Cauê trancou a porta do quarto como fazia costumeiramente e acendeu o segundo baseado do dia. Deitou-se displicentemente na cama e ficou pensando nas coisas que mais odiava na vida. A primeira delas, sem dúvida alguma, era a religião e aquele papinho besta de que Deus é amor e outras bobagens parecidas. Religião é coisa de beatas frustradas, pobres em geral e sobretudo, de pessoas gananciosas tirando proveito da ingenuidade dos ignorantes.
A segunda coisa era o sentimentalismo barato, quando o senso comum se referia ao decantado e piegas amor materno. Amor de mãe é incondicional, diziam eles sempre sorrindo. Que grande mentira essa! Venham conhecer a famosa Juíza de Direito Maria Emília, sua adorável mãe, capaz de trair o marido sem nenhum remorso na própria cama do casal e abandonar o seu bebê com apenas sete meses de existência. E em terceiro lugar, detestava com todas as ganas, a universidade e aquele bando de gente que aos poucos vai se tornando arrogante e opiniática, somente porque entrou num vestibular concorrido nacionalmente. Grande droga essa!
Cauê olhou o relógio e viu que já era quase nove da noite, apagou o cigarrinho mal cheiroso, jogando-o no lixo e deu-se conta de que dali a 20 dias faria 19 anos. Imaginou o dia do aniversário e o porre que seriam os cumprimentos, as ligações protocolares dos tios e principalmente, a visita do pai fazendeiro que adorava voltar a São Paulo em meados de dezembro para fazer compras e visitar a bolsa de valores.
Decidiu, então, viajar à Patagônia Argentina para celebrar os 19 anos de rebeldia e solidão. A passagem aérea e as diárias nos hotéis estavam os olhos da cara, mas, como dinheiro jamais foi problema para a família Azeredo Marquês, comprou o pacote de dez dias naquela mesma noite.
El Calafate está localizada à beira do lago argentino, que é de um azul cobalto esplendoroso e aos pés da imponente Cordilheira dos Andes. Cauê havia chegado cansado ao hotel, mas mesmo assim, preferiu fazer uma caminhada logo após o almoço para melhor conhecer a minúscula e encantadora cidade.
Percorrendo a rua principal e absorto em preocupações, de repente, não se sabe de onde, um cão pequenino veio em sua direção, latindo de maneira esganiçada e feroz. O peludo mordeu-lhe a perna direita e, mesmo depois da saraivada de tapas e empurrões, continuou a atacá-lo furiosamente. Pessoas se acotovelaram para ajudá-lo e depois de muito rebuliço, finalmente imobilizaram o poodle branco, irascível e magérrimo.

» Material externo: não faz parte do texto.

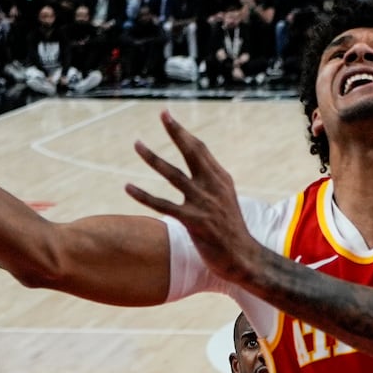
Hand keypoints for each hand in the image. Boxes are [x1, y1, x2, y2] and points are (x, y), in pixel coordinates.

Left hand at [125, 112, 258, 283]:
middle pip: (192, 152)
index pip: (201, 150)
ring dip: (153, 157)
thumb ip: (212, 181)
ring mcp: (203, 203)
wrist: (244, 257)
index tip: (168, 117)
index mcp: (221, 180)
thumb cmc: (232, 230)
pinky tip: (128, 187)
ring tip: (137, 144)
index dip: (183, 133)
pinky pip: (163, 204)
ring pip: (173, 174)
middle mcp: (213, 187)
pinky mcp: (193, 221)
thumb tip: (200, 165)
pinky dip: (143, 195)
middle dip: (176, 132)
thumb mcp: (226, 200)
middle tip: (163, 114)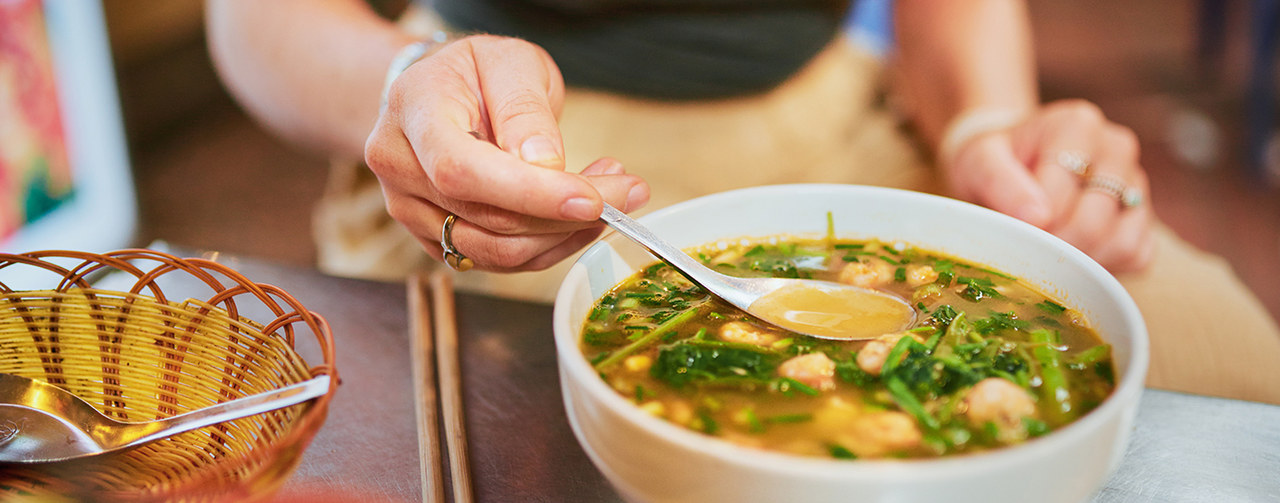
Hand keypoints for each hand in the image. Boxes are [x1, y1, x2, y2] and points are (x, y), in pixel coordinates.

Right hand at [364, 35, 648, 271]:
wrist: (439, 92)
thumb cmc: (476, 73)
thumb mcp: (510, 62)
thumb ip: (524, 110)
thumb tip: (546, 165)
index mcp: (413, 112)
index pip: (463, 170)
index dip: (529, 194)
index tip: (591, 199)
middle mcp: (400, 167)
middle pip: (486, 218)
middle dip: (566, 215)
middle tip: (627, 191)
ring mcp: (411, 209)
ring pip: (496, 252)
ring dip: (564, 235)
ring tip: (608, 195)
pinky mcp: (435, 239)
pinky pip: (499, 262)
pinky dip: (549, 246)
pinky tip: (576, 216)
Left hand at [942, 100, 1153, 272]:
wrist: (1008, 165)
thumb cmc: (993, 161)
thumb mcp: (979, 161)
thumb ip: (1000, 181)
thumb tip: (1037, 217)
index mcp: (1077, 125)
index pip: (1062, 193)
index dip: (1033, 224)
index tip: (1011, 231)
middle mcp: (1115, 147)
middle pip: (1095, 221)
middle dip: (1055, 247)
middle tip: (1026, 251)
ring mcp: (1136, 181)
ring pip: (1122, 242)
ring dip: (1081, 263)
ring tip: (1048, 252)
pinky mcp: (1143, 216)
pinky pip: (1136, 254)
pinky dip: (1104, 266)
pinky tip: (1073, 256)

A perna sangrava e ele foi levado ao posto de saúde para tomar as vacinas e fazer os necessários curativos. A estadia no centro médico durou apenas meia hora, mas foi o suficiente para alterar os planos delineados para a tarde.
Apesar da dor pulsante, Cauê resolveu andar cerca de cinco quilômetros para chegar aos pés da cordilheira sedutora e misteriosa.
Uma hora depois lá estava ele, embevecido, parado em frente das majestosas montanhas nevadas. No alto, viam-se dois condores magníficos, voando entre as nuvens algodoadas, espalhando-se conforme a direção imprevisível dos ventos.
O jovem ficou ali em silêncio por algum tempo, mas sem razão aparente, começou a chorar um choro profundo, triste e sofrido, onde cabiam os cigarros de maconha, a pornografia cotidiana, a profunda solidão das noites, o desalento das manhãs, a falta de amigos, a implacável saudade da mãe, 19 anos de uma vida inútil e mesquinha. Pegou um pedaço de gelo nas mãos, sentiu a água gelada se desfazendo entre os dedos, contemplou novamente as aves longínquas e teve vontade, pela primeira vez na vida, de rezar.
“Óh Deus! Tenha piedade de mim, porque preciso de Ti”, repetiu a frase dezenas de vezes, como se fosse a senha para uma nova forma de existência. Depois limpou o rosto vagarosamente, tentou se recompor da forte emoção e andou ligeiro de volta a El Calafate.
As luzes da tarde tinham mudado a coloração do lago argentino, agora o azul era brilhante e anil e Cauê estava feliz como nunca antes. O coração exultava, a perna ainda latejava, mas ele prometeu a si mesmo ligar para a mãe assim que chegasse a São Paulo, para falar sobre a necessidade urgente do perdão e da reconciliação.